• EXERCISE INSTRUCTIONS: Exactly the lines below starting at the line with "scroll(248, 171, up, 3)" and ending at the line with "scroll(251, 228, down, 3)" are wanted, with both ends included. Leave out the pictures and add no other lines.

[DATA RECORDS — start]

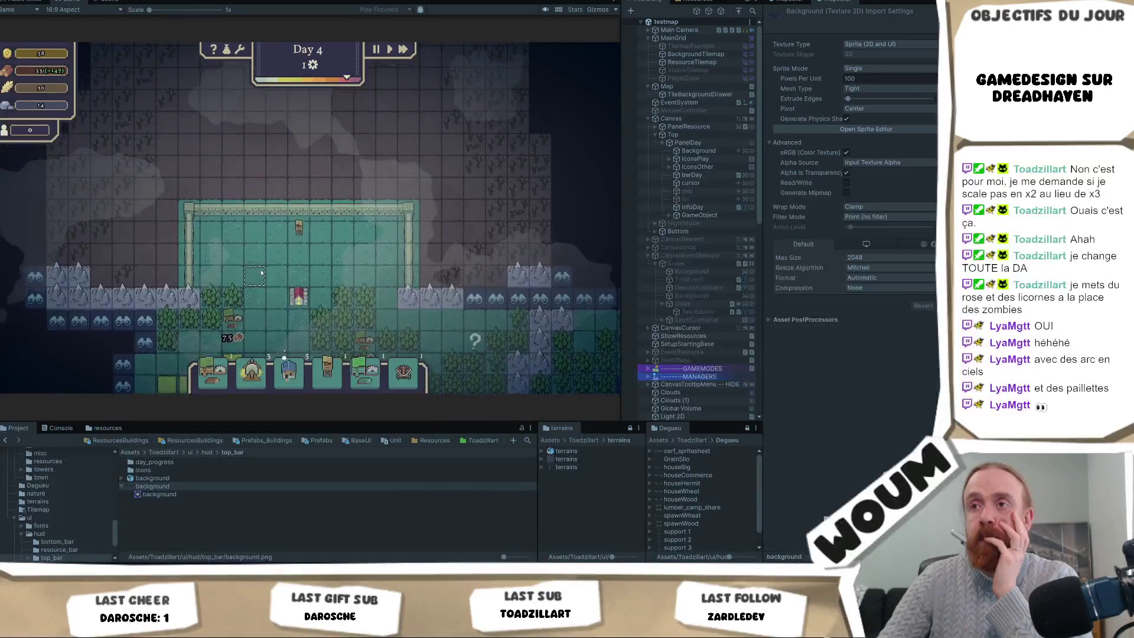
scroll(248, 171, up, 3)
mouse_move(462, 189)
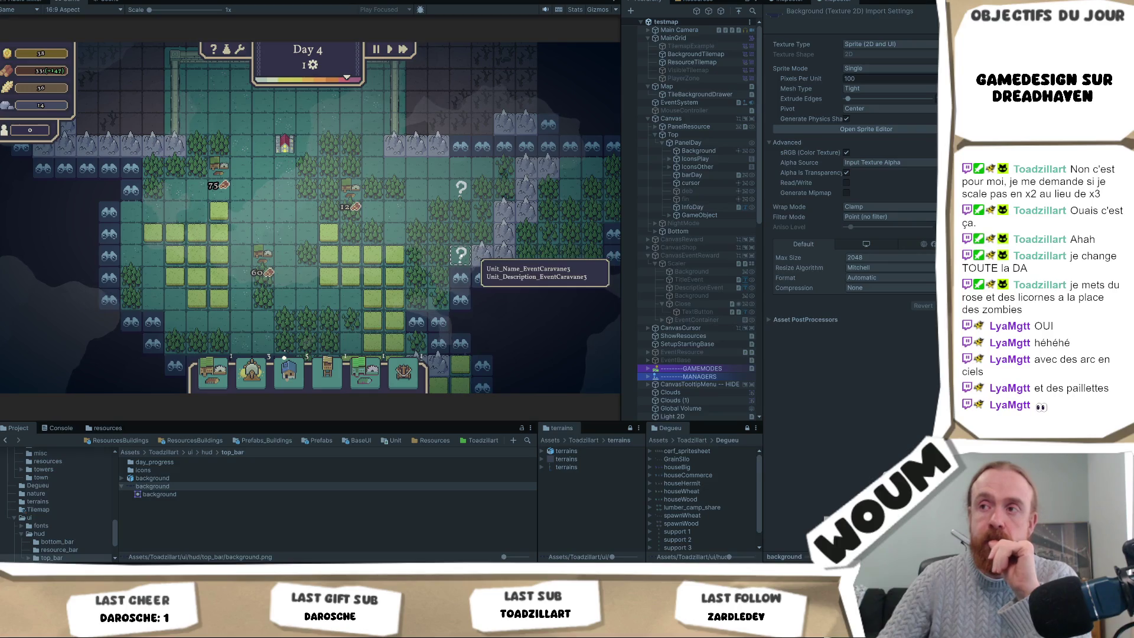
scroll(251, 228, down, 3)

[DATA RECORDS — finish]
[DATA RECORDS — start]

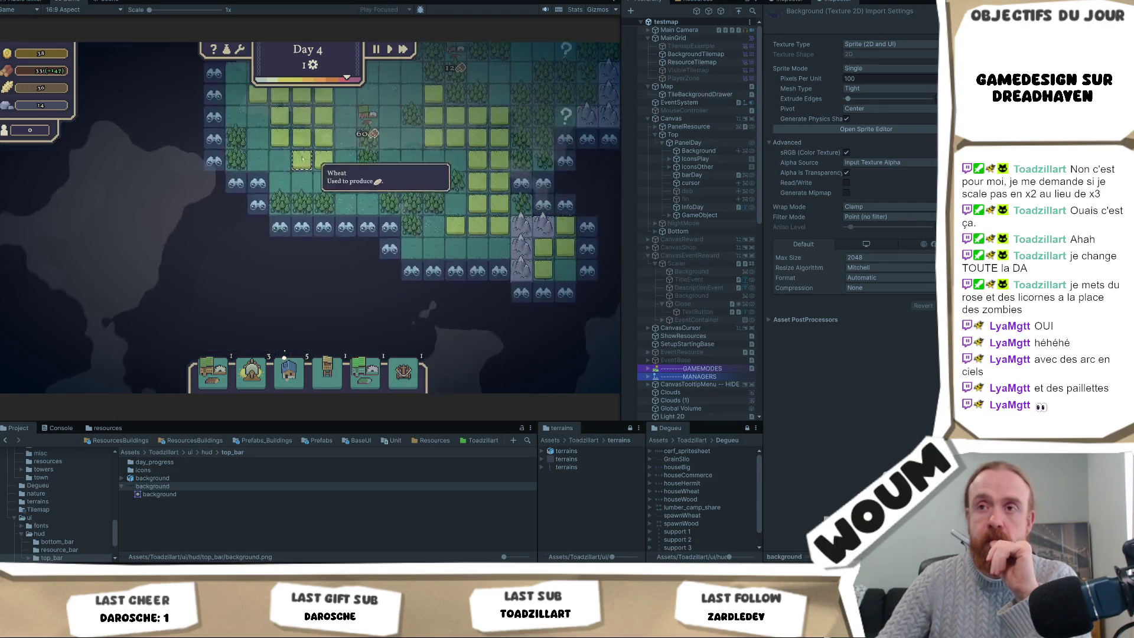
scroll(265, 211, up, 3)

[DATA RECORDS — finish]

• EXERCISE ANSWER:
scroll(248, 171, up, 3)
mouse_move(462, 189)
scroll(251, 228, down, 3)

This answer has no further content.